Taxes, no one likes them yet we all pay them. So it might be a good idea to get a basic grasp of the concept. Say the city needs to build a new subway system. That sounds expensive. How is the city going to fund such a project? Easy, taxes. But what are we going to tax? Maybe a coffee could be put in place? Any cup of coffee over 150ml will be taxed. This tax would be easy to collect because business owners would be responsible and not the customers. However when implanting a new tax of any kind, two major considerations must be taken into consideration: simplicity and efficiency.
A simple tax such as the coffee tax would be much easier to collect and offer significantly less loopholes. Great! So simple taxes are the way to go. Wrong. Our proposed coffee tax could easily be avoided in dozens of different (legal) methods. The most simple solution would obviously be to decrease the size of coffee cups to 149 ml and thereby avoid the tax altogether. The problem with a simple tax is that a simple tax is easy to avoid.
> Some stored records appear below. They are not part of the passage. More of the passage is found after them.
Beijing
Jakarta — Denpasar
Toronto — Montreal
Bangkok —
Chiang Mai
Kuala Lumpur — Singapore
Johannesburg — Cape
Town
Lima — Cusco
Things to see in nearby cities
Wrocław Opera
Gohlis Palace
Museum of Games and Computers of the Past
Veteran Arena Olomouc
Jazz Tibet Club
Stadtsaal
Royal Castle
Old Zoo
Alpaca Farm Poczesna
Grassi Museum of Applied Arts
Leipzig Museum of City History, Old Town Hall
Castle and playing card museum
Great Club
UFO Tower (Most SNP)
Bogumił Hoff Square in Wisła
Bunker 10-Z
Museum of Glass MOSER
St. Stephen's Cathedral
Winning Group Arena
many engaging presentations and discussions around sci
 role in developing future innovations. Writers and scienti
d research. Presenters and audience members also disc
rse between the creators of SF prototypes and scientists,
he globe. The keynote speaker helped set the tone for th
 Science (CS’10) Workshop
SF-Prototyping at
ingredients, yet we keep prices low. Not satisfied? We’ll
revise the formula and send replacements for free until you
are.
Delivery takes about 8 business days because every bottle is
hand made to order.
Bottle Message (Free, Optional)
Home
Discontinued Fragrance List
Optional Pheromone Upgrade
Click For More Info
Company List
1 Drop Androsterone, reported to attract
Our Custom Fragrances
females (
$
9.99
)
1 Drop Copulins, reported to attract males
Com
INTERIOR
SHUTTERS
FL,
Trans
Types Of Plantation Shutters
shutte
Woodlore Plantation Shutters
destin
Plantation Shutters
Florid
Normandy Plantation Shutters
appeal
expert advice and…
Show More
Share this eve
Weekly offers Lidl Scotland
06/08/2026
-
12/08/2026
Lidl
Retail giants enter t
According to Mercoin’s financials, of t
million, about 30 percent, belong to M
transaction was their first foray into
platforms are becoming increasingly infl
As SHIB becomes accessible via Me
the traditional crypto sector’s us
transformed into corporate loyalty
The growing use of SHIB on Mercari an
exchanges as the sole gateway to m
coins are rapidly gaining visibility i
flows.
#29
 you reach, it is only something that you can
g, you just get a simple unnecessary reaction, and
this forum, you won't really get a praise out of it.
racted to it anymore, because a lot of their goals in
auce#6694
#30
Avoiding a dead weight loss
Another problem lies within the goal the proposed tax is trying to achieve. We are not trying to score some social goal and get citizens to cut back on coffee consumption. We are trying to fund our subway system. However the proposed coffee tax may back fire. Consumers may reduce their consumption of coffee (not the goal the tax authorities seek to achieve) and no extra money will be collected to fund the subway project. This is a lose-lose situation also known as a dead weight loss. We have lost consumption and lost revenue. People are pissed off and the government isn’t collecting any money. The larger the dead wight loss the more inefficient the tax is. A major consideration in the attempt to reduce the dead weight loss is the question – how elastic is the demand for the product we want to tax? If the demand is highly elastic the dead weight loss is likely to be larger. Thus, if we compare soda to milk, taxing milk isn’t likely to effect demand quite as much as taxing soda. People need milk more than sodas.
What’s the ultimate goal?
We must always consider, what is the ultimate goal behind the tax? Collecting revenue or setting a social goals? Usually these two will conflict. What we need is to balance the need for revenue with the will of setting social goals. How is this done? It’s a tricky balancing act also known as efficiency or an efficient tax. Efficiency is the scenario in which everyone is as happy as possible. Is the proposed coffee tax efficient? No, because it is likely to change people’s behaviour. Some people will reduce consumption and others will seek alternative products such as tea. A tax can’t be efficient if it is going to force people to change their behaviour. A tax that doesn’t change peoples behaviour is called a neutral tax. What would be an example of a good neutral tax? One idea instantly springs to mind – medicine. Taxing medicine would be a neutral tax as people have a desire to live and will continue to buy life saving medicine with or without the tax.
Back to our coffee tax. Are there any more issues? Well if the tax consists of $1 per cup then there is an issue of fairness. $1 will have a much larger impact on a minimum wage worker than it will have on wall street millionaire. So many issues with what is allegedly a simple tax. This article only covers a few basic considerations. There is so much more to talk about and we will revisit this issue in upcoming articles.